Input records:
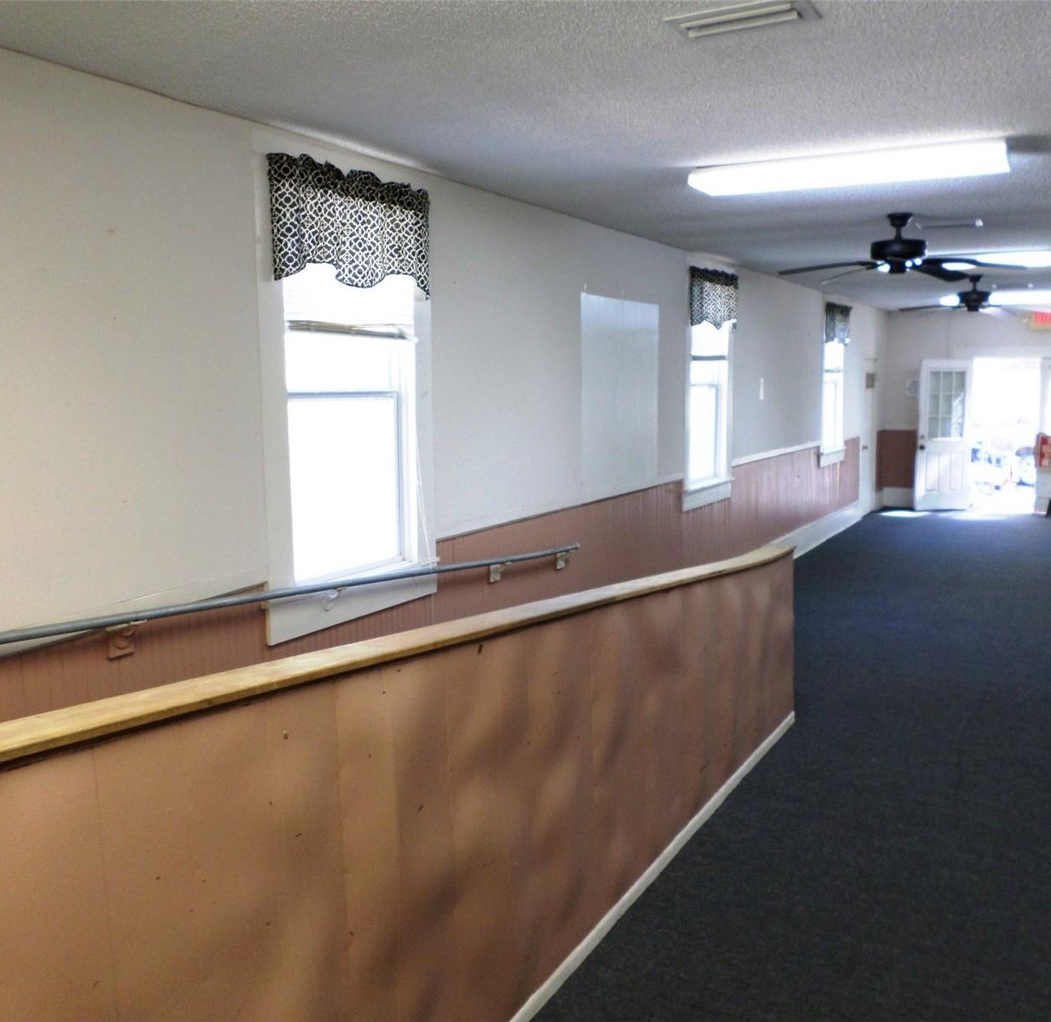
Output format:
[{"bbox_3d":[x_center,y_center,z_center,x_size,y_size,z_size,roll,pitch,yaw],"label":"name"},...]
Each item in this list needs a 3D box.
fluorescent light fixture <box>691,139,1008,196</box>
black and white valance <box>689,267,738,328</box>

Task objective:
Please transcribe exactly the line containing "Each item in this list needs a 3D box." and every line after it to the end of the data, and no other lines.

Completed exercise:
Each item in this list needs a 3D box.
fluorescent light fixture <box>691,139,1008,196</box>
black and white valance <box>689,267,738,328</box>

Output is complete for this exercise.